The number of initial public offerings by venture capital-backed companies has fallen to “alarmingly low levels”, and the action hasn’t been much hotter on the merger-and-acquisition front either, the organizations said in their quarterly report.

In other words, liquidity was not available in abundance.

Only eight IPOs for venture-backed firms were reported in the quarter — the lowest number since 2003. The deals generated $934.2 million. While the dollars raised nearly doubled the amount of $540 million for 10 IPOs in the first quarter, the total was less than half the $2 billion generated by 19 IPOs in the second quarter.

“The venture-backed IPO volume has fallen to alarmingly low levels, suggesting that the public markets are not the destination they once were for emerging growth companies,” said Mark Heesen, president of the NVCA, in a statement. “The few companies that are going public today are doing so successfully, which should be encouraging to those in and considering registration. However, the IPO path remains risky and expensive from a regulatory and market perspective, and currently there are not enough companies pursuing this exit strategy to keep the U.S. economy humming.”
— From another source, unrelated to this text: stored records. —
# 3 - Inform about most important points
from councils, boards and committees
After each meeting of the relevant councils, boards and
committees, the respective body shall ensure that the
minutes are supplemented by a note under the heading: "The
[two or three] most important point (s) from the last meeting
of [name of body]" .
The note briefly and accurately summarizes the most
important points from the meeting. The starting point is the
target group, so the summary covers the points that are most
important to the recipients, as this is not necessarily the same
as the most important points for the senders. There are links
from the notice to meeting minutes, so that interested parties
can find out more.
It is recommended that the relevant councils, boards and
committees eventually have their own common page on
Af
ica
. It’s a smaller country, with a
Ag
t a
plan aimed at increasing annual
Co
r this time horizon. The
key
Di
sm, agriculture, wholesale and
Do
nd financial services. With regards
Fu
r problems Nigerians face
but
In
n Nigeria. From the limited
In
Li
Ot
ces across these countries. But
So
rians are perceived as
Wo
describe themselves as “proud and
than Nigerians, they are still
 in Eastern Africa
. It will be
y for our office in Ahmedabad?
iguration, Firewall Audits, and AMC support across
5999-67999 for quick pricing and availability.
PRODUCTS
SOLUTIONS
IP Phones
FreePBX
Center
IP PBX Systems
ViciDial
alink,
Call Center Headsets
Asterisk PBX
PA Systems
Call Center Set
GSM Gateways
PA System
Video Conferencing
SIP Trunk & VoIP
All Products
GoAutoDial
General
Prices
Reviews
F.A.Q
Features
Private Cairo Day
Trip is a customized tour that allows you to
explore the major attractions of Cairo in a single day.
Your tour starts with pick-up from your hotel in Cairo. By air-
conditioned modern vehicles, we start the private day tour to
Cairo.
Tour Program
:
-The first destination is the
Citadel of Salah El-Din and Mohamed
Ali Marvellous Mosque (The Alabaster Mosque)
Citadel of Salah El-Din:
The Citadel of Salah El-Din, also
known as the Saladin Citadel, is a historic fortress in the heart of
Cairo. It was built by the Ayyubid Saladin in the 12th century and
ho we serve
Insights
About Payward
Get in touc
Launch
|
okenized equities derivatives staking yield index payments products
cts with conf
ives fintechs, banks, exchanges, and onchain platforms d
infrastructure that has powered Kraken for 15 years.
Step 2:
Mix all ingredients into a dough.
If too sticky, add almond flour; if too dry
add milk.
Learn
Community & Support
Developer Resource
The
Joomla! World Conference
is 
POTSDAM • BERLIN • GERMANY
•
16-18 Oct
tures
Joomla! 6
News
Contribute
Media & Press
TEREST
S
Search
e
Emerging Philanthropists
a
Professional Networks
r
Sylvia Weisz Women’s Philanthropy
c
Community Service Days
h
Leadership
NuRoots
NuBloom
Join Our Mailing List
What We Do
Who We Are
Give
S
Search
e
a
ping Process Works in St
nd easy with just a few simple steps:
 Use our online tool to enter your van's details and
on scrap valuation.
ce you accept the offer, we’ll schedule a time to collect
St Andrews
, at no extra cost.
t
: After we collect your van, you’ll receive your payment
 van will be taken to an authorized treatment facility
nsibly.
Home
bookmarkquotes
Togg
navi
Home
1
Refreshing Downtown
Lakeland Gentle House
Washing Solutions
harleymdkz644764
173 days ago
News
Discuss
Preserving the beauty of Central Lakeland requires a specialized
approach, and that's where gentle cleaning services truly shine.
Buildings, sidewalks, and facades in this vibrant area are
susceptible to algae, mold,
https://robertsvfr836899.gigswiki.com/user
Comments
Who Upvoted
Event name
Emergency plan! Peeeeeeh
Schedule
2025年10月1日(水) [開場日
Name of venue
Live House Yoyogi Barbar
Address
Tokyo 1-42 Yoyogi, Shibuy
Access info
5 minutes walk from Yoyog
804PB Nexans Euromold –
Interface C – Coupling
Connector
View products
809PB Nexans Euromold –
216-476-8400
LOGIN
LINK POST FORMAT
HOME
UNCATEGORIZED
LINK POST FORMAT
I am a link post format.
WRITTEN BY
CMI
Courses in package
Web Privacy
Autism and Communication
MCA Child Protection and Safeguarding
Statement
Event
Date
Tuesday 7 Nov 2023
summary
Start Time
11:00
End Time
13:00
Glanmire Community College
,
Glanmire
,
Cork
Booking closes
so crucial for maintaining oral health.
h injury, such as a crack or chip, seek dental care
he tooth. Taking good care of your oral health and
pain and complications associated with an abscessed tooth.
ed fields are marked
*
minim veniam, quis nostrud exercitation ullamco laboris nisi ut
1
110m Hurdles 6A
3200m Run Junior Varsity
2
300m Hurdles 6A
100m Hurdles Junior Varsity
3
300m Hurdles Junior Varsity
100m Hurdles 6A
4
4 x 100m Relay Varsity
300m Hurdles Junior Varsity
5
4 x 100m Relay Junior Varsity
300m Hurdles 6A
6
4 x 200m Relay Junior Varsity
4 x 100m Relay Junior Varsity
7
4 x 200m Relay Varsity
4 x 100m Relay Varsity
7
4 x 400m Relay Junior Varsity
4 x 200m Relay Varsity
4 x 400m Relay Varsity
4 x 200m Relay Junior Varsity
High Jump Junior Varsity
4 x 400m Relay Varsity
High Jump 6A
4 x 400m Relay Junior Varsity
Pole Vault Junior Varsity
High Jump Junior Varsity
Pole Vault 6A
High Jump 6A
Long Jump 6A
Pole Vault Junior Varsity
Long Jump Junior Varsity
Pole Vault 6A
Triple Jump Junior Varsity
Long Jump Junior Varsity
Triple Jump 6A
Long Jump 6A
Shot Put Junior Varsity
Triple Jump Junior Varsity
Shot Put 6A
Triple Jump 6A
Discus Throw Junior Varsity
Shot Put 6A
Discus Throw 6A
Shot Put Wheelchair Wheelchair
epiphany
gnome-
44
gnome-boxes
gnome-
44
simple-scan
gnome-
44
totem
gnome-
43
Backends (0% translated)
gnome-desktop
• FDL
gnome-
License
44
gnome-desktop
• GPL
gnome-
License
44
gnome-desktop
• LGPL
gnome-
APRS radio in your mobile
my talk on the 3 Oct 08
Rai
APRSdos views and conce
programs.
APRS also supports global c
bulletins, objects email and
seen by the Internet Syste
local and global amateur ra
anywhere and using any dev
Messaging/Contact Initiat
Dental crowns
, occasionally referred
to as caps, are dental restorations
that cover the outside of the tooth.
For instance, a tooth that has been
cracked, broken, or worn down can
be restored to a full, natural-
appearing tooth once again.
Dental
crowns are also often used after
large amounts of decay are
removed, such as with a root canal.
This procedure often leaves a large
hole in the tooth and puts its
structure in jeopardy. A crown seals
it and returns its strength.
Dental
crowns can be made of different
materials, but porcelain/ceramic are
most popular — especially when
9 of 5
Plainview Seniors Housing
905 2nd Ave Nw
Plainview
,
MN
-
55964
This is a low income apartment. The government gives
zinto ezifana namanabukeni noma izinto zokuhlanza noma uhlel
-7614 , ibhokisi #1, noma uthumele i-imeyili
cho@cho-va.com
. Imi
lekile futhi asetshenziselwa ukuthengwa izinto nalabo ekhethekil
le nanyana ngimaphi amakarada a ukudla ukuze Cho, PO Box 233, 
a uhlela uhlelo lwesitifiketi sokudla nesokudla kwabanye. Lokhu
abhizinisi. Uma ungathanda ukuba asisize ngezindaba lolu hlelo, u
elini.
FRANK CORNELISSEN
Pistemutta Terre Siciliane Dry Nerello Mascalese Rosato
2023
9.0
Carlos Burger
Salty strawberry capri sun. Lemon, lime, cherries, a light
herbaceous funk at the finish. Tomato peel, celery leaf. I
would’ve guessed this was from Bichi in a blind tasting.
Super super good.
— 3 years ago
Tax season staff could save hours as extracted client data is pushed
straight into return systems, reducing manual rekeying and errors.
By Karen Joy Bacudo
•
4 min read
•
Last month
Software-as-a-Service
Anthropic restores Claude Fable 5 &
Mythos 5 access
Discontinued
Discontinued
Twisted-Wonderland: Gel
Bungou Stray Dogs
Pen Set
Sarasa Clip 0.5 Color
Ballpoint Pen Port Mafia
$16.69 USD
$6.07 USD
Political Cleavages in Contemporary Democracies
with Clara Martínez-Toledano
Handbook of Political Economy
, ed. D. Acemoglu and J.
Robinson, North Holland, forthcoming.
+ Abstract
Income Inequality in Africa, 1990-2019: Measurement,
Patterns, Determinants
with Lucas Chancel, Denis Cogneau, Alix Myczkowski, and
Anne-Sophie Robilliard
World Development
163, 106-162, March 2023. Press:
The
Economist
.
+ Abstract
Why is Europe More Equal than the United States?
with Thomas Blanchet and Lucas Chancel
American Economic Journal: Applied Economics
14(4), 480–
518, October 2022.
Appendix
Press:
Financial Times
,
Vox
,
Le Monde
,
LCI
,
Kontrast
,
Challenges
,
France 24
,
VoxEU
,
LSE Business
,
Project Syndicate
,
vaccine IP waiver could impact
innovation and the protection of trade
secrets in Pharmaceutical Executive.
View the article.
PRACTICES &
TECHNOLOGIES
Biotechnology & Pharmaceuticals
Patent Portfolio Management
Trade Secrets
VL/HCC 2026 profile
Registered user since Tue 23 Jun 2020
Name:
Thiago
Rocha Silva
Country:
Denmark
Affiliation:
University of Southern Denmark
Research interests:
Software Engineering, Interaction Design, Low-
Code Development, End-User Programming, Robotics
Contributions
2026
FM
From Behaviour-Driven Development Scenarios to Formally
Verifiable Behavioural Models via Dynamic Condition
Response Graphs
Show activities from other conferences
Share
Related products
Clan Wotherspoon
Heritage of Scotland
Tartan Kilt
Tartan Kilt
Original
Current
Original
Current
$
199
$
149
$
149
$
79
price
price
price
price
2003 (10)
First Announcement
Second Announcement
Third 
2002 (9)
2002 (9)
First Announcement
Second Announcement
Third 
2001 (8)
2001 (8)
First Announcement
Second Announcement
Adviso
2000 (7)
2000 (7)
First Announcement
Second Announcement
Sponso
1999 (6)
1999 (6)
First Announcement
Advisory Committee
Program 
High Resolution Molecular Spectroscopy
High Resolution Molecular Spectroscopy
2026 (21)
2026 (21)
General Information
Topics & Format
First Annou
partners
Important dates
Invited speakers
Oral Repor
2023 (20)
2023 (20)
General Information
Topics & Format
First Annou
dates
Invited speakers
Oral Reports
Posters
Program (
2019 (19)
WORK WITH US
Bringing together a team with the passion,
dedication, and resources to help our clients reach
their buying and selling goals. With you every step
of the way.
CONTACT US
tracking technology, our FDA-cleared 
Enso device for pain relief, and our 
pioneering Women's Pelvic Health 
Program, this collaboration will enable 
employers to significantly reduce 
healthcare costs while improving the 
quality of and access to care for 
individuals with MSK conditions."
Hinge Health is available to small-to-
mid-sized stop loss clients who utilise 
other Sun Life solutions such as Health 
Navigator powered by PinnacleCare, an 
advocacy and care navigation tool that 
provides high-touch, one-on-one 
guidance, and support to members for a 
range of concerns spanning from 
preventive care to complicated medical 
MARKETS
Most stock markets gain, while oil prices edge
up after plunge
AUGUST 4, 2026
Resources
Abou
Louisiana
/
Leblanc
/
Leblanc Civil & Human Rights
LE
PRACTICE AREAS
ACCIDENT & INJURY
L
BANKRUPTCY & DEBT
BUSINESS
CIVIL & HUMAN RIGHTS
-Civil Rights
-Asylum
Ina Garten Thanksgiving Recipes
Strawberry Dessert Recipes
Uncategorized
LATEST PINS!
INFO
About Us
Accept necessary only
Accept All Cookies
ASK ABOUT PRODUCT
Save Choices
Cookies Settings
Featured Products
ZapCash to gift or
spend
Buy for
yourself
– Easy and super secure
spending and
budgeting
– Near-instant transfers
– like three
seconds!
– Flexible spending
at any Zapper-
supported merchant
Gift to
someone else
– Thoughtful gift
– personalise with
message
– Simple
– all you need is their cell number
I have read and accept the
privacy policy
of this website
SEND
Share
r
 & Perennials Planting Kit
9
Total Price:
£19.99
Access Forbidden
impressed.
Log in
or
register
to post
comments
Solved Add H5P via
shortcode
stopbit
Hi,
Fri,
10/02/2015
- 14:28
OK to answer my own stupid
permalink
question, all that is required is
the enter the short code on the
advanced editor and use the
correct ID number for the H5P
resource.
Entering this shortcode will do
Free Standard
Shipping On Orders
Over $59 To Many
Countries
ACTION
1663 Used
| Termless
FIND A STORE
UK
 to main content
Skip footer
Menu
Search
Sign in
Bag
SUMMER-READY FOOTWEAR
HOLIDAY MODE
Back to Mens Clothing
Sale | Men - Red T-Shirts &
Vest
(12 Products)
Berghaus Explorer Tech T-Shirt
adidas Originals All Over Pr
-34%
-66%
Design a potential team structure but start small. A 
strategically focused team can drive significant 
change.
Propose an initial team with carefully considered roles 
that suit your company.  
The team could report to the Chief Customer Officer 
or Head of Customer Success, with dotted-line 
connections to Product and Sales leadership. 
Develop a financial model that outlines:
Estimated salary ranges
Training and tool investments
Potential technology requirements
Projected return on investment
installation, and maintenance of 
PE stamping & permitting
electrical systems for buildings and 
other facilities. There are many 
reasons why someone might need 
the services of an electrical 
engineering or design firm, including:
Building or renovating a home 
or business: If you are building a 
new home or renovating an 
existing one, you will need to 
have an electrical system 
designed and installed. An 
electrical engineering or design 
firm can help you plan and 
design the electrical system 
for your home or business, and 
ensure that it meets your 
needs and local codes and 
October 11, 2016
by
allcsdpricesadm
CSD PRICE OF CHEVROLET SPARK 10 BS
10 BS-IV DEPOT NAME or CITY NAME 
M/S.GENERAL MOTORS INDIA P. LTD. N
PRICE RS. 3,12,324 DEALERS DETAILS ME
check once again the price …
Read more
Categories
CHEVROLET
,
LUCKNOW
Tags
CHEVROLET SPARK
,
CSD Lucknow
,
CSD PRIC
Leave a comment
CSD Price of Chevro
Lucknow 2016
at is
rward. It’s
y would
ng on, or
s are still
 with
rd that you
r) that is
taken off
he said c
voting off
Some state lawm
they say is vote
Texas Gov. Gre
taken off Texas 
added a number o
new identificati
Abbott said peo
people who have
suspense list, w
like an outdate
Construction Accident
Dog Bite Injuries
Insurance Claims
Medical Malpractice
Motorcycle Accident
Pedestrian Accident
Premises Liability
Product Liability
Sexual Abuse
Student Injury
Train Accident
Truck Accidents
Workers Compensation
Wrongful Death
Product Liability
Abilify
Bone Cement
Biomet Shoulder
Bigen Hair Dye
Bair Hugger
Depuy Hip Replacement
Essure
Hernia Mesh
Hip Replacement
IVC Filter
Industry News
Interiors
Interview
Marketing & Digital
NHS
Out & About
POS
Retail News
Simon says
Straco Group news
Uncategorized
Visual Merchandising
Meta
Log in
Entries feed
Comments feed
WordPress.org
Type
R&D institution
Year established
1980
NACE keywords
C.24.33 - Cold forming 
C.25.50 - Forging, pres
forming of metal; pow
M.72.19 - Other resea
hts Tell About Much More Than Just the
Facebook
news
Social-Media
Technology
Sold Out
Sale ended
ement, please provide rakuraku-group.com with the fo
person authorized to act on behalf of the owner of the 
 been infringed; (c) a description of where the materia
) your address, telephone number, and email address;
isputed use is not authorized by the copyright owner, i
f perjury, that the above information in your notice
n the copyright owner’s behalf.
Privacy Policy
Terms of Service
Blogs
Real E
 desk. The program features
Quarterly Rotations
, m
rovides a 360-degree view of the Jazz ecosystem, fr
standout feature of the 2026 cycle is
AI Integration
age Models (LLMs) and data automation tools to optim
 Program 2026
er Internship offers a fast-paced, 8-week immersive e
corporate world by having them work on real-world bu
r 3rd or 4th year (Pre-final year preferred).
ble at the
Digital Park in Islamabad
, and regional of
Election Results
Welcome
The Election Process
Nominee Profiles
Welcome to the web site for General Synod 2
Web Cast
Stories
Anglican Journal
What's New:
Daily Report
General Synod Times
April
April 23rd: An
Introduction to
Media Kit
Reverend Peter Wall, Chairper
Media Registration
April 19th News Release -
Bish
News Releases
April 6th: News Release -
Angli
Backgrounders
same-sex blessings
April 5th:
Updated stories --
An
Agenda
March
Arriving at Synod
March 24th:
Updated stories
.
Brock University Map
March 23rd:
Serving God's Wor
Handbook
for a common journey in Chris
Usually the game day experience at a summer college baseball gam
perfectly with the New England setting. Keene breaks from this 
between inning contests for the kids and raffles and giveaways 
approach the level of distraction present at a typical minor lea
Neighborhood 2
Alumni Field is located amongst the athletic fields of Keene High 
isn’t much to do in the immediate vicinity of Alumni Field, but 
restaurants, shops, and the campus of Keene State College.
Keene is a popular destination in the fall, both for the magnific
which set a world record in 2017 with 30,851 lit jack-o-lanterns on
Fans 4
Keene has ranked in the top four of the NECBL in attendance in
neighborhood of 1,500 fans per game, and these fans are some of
Dow Jones VentureOne reported eight IPOs worth $623.3 million. That total was down from 17 IPOs worth $956 million for the same quarter in 2005.

In a bit of good news, according to the NVCA, 51 companies still have registrations with the Securities and Exchange Commission to go public. That’s up from 41 at the end of the second quarter.

By the way, the largest IPO of the third quarter was generated by a Chinese-based medical equipment manufacturer. Its offering drew $270 million, the NVCA and Thomson reported.

On the M&A front, 74 deals were reported, the lowest number since the second quarter of 2005. The value of the 34 deals that were disclosed was $2.7 billion,

“We hope that the lower acquisition volume is a quarterly aberration and reflective of a slower summer business climate,” Heesen said. “We would like to see the number of transactions increase 15-20% next quarter as investors cannot enjoy the quality rates of return if the two major paths to liquidity are not open to them.”

Most deals were in technology (52), with 17 involving software and 13 Internet specific. In all, 15 life science deals were reported.

Dow Jones VentureOne reported 97 M&A deals worth $6.78 billion for venture-backed companies in the third quarter. That total was down from 111 deals worth $8.38 billion in 2005.

However, for the year VentureOne expects an increase in liquidity events over 2005.

“Despite a slowdown in the third quarter, the year is on track to meet or exceed last year’s liquidity levels, proving there is opportunity for promising companies to exit portfolios,” said Steve Harmston, director of global research for VentureOne, in a statement. “So far this year, $23.03 billion has been paid in 311 M&As, putting the activity on track to match last year’s M&A levels. In addition, $2.47 billion has been raised in 37 IPOs through the third quarter, almost assuring that the IPO activity will surpass last year’s 42 IPOs and $2.56 billion.”